**Problem:**Given two numbers represented by two linked lists, write a method that returns linked list representing the addition of two input numbers.

**Solution:**No need to explain. Can be easily understood by the implementation.

**Implementation:**

//All of these methods are friends to List class

void addAtFront(List::ListNode*& head, int num)

{

List::ListNode* newNode = new List::ListNode(num, head);

head = newNode;

}

void addCarry(List::ListNode* node1, List::ListNode* node2, int& carry, List::ListNode *&result)

{

if(node1 != node2)

{

addCarry(node1->next, node2, carry, result);

int sum = node1->data + carry;

carry = sum/10;

sum = sum % 10;

addAtFront(result, sum);

}

}

List::ListNode* addSameLenNum(List::ListNode* node1, List::ListNode* node2, int& carry)

{

if(!node1)

return NULL;

List::ListNode *node = new List::ListNode();

node->next = addSameLenNum(node1->next, node2->next, carry);

int sum = node1->data + node2->data + carry;

carry = sum / 10;

node->data = sum % 10;

return node;

}

List* addNum(List l1, List l2)

◆ Job 1:
According to the comment at the top of the linked-list addition code, which class are all of the methods friends to?
The entries that follow are unrelated to the linked-list text above and are separate material.

◆ Material for this task:
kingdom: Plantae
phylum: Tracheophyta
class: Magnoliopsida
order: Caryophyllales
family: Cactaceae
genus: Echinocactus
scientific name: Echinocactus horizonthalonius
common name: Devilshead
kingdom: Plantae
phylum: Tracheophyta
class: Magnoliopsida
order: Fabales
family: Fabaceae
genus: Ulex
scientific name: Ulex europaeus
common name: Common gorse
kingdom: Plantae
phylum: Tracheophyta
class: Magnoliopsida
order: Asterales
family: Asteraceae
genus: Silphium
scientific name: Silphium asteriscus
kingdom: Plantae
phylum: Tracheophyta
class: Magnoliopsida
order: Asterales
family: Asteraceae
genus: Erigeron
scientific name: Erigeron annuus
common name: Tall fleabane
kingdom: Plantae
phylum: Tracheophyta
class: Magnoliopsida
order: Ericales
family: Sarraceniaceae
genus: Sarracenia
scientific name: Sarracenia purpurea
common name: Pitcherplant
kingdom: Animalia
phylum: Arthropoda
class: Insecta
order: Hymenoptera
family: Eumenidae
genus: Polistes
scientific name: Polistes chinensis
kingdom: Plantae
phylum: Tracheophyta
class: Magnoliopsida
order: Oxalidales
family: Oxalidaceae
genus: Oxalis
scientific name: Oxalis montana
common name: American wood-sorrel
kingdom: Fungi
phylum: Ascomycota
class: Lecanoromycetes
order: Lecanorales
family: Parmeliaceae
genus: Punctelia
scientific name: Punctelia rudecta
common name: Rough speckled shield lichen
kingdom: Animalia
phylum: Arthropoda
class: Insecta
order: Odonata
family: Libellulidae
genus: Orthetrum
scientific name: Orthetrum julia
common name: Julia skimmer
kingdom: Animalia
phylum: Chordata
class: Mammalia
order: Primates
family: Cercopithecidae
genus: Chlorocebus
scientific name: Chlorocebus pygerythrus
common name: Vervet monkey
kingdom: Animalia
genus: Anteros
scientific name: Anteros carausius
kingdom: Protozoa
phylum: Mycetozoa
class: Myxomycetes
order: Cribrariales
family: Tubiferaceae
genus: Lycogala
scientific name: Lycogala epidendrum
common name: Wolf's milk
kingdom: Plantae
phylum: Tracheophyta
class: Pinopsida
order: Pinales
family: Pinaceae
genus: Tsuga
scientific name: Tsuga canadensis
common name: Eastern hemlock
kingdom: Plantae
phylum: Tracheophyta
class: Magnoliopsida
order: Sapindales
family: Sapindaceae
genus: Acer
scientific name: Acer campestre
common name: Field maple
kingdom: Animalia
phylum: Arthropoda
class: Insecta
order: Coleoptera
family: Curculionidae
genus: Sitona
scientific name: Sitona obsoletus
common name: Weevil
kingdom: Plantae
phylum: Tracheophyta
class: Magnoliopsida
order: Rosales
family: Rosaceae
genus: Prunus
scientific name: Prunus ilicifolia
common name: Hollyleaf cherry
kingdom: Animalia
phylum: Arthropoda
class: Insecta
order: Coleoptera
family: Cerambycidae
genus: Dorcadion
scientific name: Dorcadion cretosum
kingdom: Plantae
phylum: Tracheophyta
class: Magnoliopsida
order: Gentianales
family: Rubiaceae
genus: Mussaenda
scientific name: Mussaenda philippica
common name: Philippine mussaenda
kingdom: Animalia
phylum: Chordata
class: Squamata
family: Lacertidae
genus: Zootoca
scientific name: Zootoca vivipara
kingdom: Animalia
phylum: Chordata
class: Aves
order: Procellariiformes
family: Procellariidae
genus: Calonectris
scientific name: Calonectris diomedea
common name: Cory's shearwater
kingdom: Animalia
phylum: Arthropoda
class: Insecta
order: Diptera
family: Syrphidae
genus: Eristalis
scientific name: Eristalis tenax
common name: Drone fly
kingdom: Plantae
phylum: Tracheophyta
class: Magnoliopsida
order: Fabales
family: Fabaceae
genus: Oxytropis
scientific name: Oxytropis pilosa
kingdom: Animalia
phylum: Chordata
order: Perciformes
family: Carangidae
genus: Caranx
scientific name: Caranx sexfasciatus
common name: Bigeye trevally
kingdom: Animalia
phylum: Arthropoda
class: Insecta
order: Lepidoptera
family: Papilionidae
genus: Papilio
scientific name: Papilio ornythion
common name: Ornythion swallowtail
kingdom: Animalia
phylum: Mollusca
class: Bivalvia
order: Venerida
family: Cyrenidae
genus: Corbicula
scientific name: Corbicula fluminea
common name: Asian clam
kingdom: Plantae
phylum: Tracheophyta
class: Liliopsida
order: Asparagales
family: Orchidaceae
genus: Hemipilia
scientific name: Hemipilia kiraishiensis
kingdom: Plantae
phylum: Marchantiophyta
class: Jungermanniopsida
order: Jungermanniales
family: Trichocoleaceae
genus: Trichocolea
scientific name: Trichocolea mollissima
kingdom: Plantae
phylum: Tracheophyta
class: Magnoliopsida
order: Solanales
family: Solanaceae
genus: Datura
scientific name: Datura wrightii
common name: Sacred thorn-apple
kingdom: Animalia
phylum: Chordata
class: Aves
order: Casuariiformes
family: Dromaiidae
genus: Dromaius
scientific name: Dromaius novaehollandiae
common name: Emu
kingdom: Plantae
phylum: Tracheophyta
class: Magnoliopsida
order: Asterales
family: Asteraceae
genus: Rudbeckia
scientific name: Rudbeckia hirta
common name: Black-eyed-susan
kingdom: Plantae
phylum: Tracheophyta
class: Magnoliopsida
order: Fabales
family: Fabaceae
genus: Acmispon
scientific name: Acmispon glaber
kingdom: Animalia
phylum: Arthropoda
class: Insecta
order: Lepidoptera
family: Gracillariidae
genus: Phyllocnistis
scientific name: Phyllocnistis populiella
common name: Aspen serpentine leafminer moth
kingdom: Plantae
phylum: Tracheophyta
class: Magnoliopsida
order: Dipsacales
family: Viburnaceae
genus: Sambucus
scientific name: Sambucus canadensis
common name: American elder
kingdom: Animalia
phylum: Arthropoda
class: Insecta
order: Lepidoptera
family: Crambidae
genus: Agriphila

◆ Job 2:
Revise the part of the entries that opens with the line containing "scientific name: Tsuga canadensis" and closes with the line containing "genus: Papilio", changing "common name" to "vernacular name" throughout and leaving everything else as it is. Return only those lines.

◆ Expected output 1:
The List class.

◆ Expected output 2:
scientific name: Tsuga canadensis
vernacular name: Eastern hemlock
kingdom: Plantae
phylum: Tracheophyta
class: Magnoliopsida
order: Sapindales
family: Sapindaceae
genus: Acer
scientific name: Acer campestre
vernacular name: Field maple
kingdom: Animalia
phylum: Arthropoda
class: Insecta
order: Coleoptera
family: Curculionidae
genus: Sitona
scientific name: Sitona obsoletus
vernacular name: Weevil
kingdom: Plantae
phylum: Tracheophyta
class: Magnoliopsida
order: Rosales
family: Rosaceae
genus: Prunus
scientific name: Prunus ilicifolia
vernacular name: Hollyleaf cherry
kingdom: Animalia
phylum: Arthropoda
class: Insecta
order: Coleoptera
family: Cerambycidae
genus: Dorcadion
scientific name: Dorcadion cretosum
kingdom: Plantae
phylum: Tracheophyta
class: Magnoliopsida
order: Gentianales
family: Rubiaceae
genus: Mussaenda
scientific name: Mussaenda philippica
vernacular name: Philippine mussaenda
kingdom: Animalia
phylum: Chordata
class: Squamata
family: Lacertidae
genus: Zootoca
scientific name: Zootoca vivipara
kingdom: Animalia
phylum: Chordata
class: Aves
order: Procellariiformes
family: Procellariidae
genus: Calonectris
scientific name: Calonectris diomedea
vernacular name: Cory's shearwater
kingdom: Animalia
phylum: Arthropoda
class: Insecta
order: Diptera
family: Syrphidae
genus: Eristalis
scientific name: Eristalis tenax
vernacular name: Drone fly
kingdom: Plantae
phylum: Tracheophyta
class: Magnoliopsida
order: Fabales
family: Fabaceae
genus: Oxytropis
scientific name: Oxytropis pilosa
kingdom: Animalia
phylum: Chordata
order: Perciformes
family: Carangidae
genus: Caranx
scientific name: Caranx sexfasciatus
vernacular name: Bigeye trevally
kingdom: Animalia
phylum: Arthropoda
class: Insecta
order: Lepidoptera
family: Papilionidae
genus: Papilio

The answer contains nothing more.